» **YOUR TASK**
Reproduce each record exactly, but exclude every picture.

» **ENTRIES SHOWN**
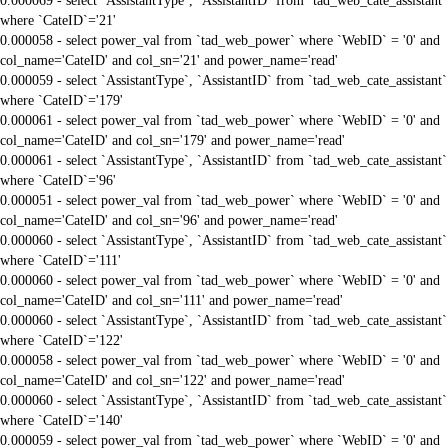
0.000069 - select `AssistantType`, `AssistantID` from `tad_web_cate_assistant`
where `CateID`='21'
0.000058 - select power_val from `tad_web_power` where `WebID` = '0' and
col_name='CateID' and col_sn='21' and power_name='read'
0.000059 - select `AssistantType`, `AssistantID` from `tad_web_cate_assistant`
where `CateID`='179'
0.000061 - select power_val from `tad_web_power` where `WebID` = '0' and
col_name='CateID' and col_sn='179' and power_name='read'
0.000061 - select `AssistantType`, `AssistantID` from `tad_web_cate_assistant`
where `CateID`='96'
0.000051 - select power_val from `tad_web_power` where `WebID` = '0' and
col_name='CateID' and col_sn='96' and power_name='read'
0.000060 - select `AssistantType`, `AssistantID` from `tad_web_cate_assistant`
where `CateID`='111'
0.000060 - select power_val from `tad_web_power` where `WebID` = '0' and
col_name='CateID' and col_sn='111' and power_name='read'
0.000060 - select `AssistantType`, `AssistantID` from `tad_web_cate_assistant`
where `CateID`='122'
0.000058 - select power_val from `tad_web_power` where `WebID` = '0' and
col_name='CateID' and col_sn='122' and power_name='read'
0.000060 - select `AssistantType`, `AssistantID` from `tad_web_cate_assistant`
where `CateID`='140'
0.000059 - select power_val from `tad_web_power` where `WebID` = '0' and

» **RESULT OF THIS TASK**
0.000069 - select `AssistantType`, `AssistantID` from `tad_web_cate_assistant`
where `CateID`='21'
0.000058 - select power_val from `tad_web_power` where `WebID` = '0' and
col_name='CateID' and col_sn='21' and power_name='read'
0.000059 - select `AssistantType`, `AssistantID` from `tad_web_cate_assistant`
where `CateID`='179'
0.000061 - select power_val from `tad_web_power` where `WebID` = '0' and
col_name='CateID' and col_sn='179' and power_name='read'
0.000061 - select `AssistantType`, `AssistantID` from `tad_web_cate_assistant`
where `CateID`='96'
0.000051 - select power_val from `tad_web_power` where `WebID` = '0' and
col_name='CateID' and col_sn='96' and power_name='read'
0.000060 - select `AssistantType`, `AssistantID` from `tad_web_cate_assistant`
where `CateID`='111'
0.000060 - select power_val from `tad_web_power` where `WebID` = '0' and
col_name='CateID' and col_sn='111' and power_name='read'
0.000060 - select `AssistantType`, `AssistantID` from `tad_web_cate_assistant`
where `CateID`='122'
0.000058 - select power_val from `tad_web_power` where `WebID` = '0' and
col_name='CateID' and col_sn='122' and power_name='read'
0.000060 - select `AssistantType`, `AssistantID` from `tad_web_cate_assistant`
where `CateID`='140'
0.000059 - select power_val from `tad_web_power` where `WebID` = '0' and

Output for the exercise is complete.